For fun, because I always like to have something hands-on as part of summer school, I got the Lego Architecture Paris skyline set for us to build. We’ve collected quite a few of these skylines now, in addition to the Eiffel Tower model we have, and I think it will make a nice addition to our display!

I also got the children travel journals to go with our viewing. My plan is to have them keep one page for each episode, and list specific places they would like to visit in the future if they are able for each location Rick highlights. My hope is that they will keep these journals, and someday, when they hopefully travel to Europe, they will already know which are must-see locations for them.

I’m really excited about this year’s summer school, and quite honestly, I don’t know why it took me so long to come up with the idea, because I’ve been a fan of Rick Steves for quite some time!

A Letter to Rick Steves

It is my sincere hope in writing this that through the wonders of the internet, Rick Steves himself will read this letter, and know what a profound impact he and his show have had on our family’s life. But I also hope other parents will read it and realize what a great resource “Rick Steves’ Europe” is, and share it with their children, too.

Dear Mr. Steves:

I have never been to Europe. Actually, I’ve never left the U.S., not even to visit one of our neighboring countries. But I dream of it constantly. Visiting London is at the top of my list. But in addition to traveling to that great city, there are other places I would also like to visit on that list. Germany…specifically at Christmastime. The charming little town of Switzerland. I’d love to tour Italy, one historical location and great restaurant at a time. Not to mention beautiful Sweden, the ancient ruins of Greece, and of course the Loire Valley in France. And that’s just the beginning! If I could, I would travel from North to South, from East to West, across that great continent, and see and taste as many things as possible.

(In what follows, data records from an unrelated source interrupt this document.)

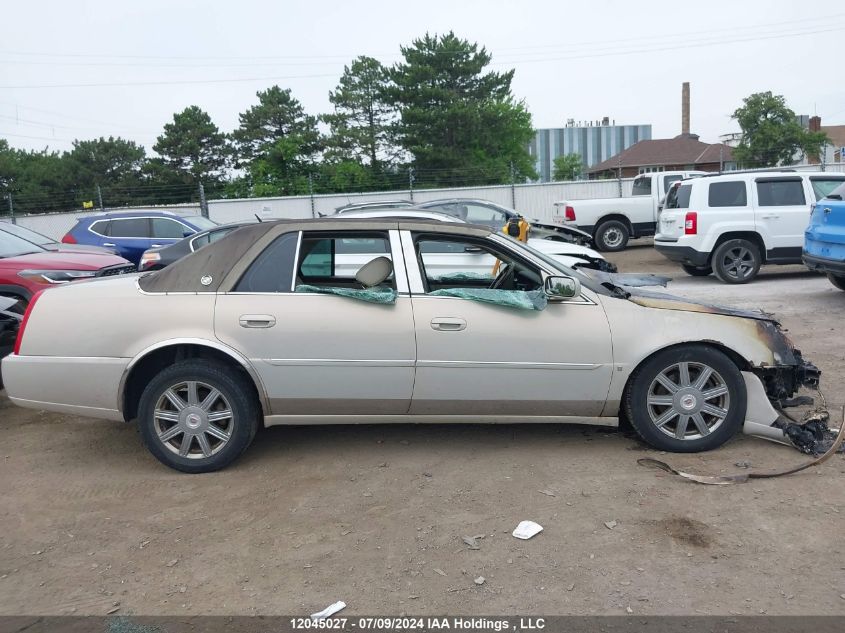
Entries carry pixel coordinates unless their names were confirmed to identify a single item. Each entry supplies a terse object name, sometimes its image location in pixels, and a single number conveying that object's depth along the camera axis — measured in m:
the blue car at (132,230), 14.16
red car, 7.28
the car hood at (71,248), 8.87
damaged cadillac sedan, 4.44
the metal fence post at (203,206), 22.89
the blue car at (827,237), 8.61
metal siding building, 121.44
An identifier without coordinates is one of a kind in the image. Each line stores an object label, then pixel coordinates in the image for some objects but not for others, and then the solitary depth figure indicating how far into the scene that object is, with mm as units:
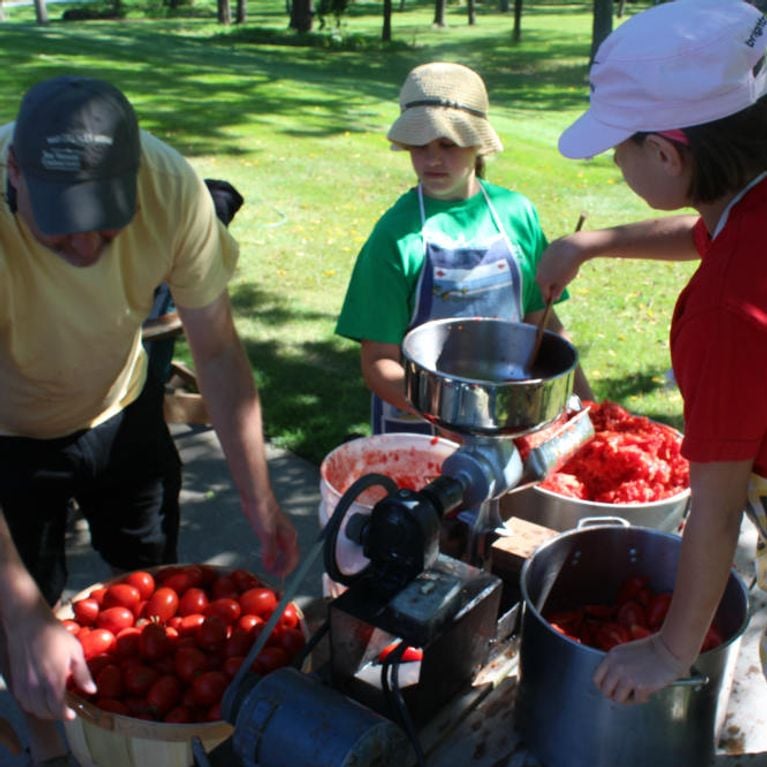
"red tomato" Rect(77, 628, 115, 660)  2160
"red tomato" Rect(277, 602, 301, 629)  2205
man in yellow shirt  1827
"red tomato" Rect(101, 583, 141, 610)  2297
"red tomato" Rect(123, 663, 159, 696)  2104
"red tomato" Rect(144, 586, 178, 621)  2277
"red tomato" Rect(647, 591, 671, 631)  1745
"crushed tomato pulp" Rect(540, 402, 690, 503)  2266
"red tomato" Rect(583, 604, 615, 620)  1842
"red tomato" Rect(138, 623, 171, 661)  2170
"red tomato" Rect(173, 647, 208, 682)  2123
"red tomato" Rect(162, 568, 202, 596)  2359
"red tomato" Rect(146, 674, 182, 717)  2082
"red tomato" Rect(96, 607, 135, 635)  2236
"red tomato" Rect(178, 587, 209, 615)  2299
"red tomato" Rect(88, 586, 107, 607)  2334
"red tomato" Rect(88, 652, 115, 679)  2127
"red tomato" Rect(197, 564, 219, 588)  2428
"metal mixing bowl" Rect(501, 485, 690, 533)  2150
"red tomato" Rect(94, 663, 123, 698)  2100
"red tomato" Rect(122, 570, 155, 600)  2344
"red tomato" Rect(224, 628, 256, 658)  2154
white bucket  2303
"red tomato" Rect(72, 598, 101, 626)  2271
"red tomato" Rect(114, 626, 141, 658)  2174
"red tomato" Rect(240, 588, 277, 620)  2266
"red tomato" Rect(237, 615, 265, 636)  2227
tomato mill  1375
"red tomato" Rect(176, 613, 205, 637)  2229
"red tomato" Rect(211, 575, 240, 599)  2373
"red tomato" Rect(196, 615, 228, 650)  2172
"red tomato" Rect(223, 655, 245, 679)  2102
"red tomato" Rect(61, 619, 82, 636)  2213
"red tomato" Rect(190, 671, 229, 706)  2078
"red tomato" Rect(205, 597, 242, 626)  2254
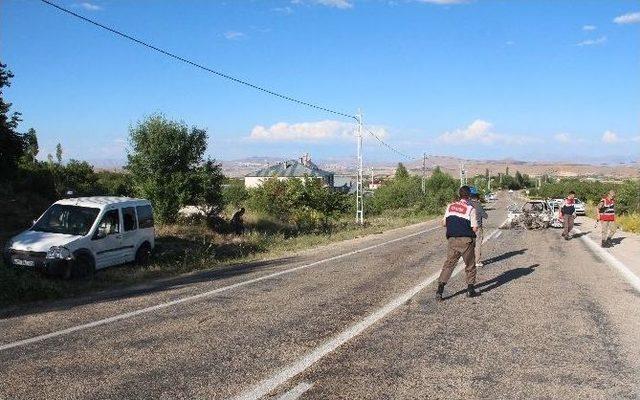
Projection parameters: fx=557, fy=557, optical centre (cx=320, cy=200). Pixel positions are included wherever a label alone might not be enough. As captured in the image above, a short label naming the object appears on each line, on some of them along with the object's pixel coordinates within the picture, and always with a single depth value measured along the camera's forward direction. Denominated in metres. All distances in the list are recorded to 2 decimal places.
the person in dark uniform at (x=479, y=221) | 12.59
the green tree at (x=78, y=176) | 32.28
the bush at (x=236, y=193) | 52.03
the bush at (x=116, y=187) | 27.62
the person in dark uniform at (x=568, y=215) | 21.73
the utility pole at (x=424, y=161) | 75.84
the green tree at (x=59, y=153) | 42.11
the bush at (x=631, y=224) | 25.33
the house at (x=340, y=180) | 152.00
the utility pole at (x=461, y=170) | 86.55
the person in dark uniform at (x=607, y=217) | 18.44
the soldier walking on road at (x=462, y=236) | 8.70
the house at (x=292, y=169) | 96.12
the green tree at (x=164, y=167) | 25.89
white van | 11.30
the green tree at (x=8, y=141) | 20.23
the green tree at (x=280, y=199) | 32.75
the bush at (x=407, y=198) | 63.31
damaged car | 27.75
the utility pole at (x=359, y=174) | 34.67
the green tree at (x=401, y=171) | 102.55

If that sounds like a pipe dream, then the idea of my husband and I traveling with our five children, of showing them the great sights of Europe, is a dream beyond my wildest imagination. Taking that many children “across the pond,” staying for any length of time in Europe’s great cities, visiting the museums, historical locations, and restaurants is basically impossible. It is not something I think many families, certainly not families of our size, could ever afford to do.

But I want my children to know there’s more out there, even if we can’t travel together to see it all. I want them to be the kind of people who would never be mistaken for “Ugly Americans.” I want them to realize that the millions of people living across Europe are fantastic people, with unique cultures, great cuisine, and amazing histories of their own.

Your show has given me the perfect opportunity to “travel” with them. We have explored interesting and diverse cultures, and learned a bit of their histories. We have seen great architecture, landmarks, and works of art. We have heard music and the stories of fascinating people. We have felt that in some small way, we have stepped out of our own home and visited the world. We have watched our favorite episodes so many times that occasionally, we feel like we’ve actually been to some of those places!

I hope that someday, my children will have the chance to travel abroad, and see for themselves the places we’ve learned about on your show. I hope they will experience those cultures firsthand, try the cuisine, visit the museums, talk to the people. But even if they don’t, they have had a glimpse of the greater world, and they have an appreciation for it thanks to the journeys you have shared with us!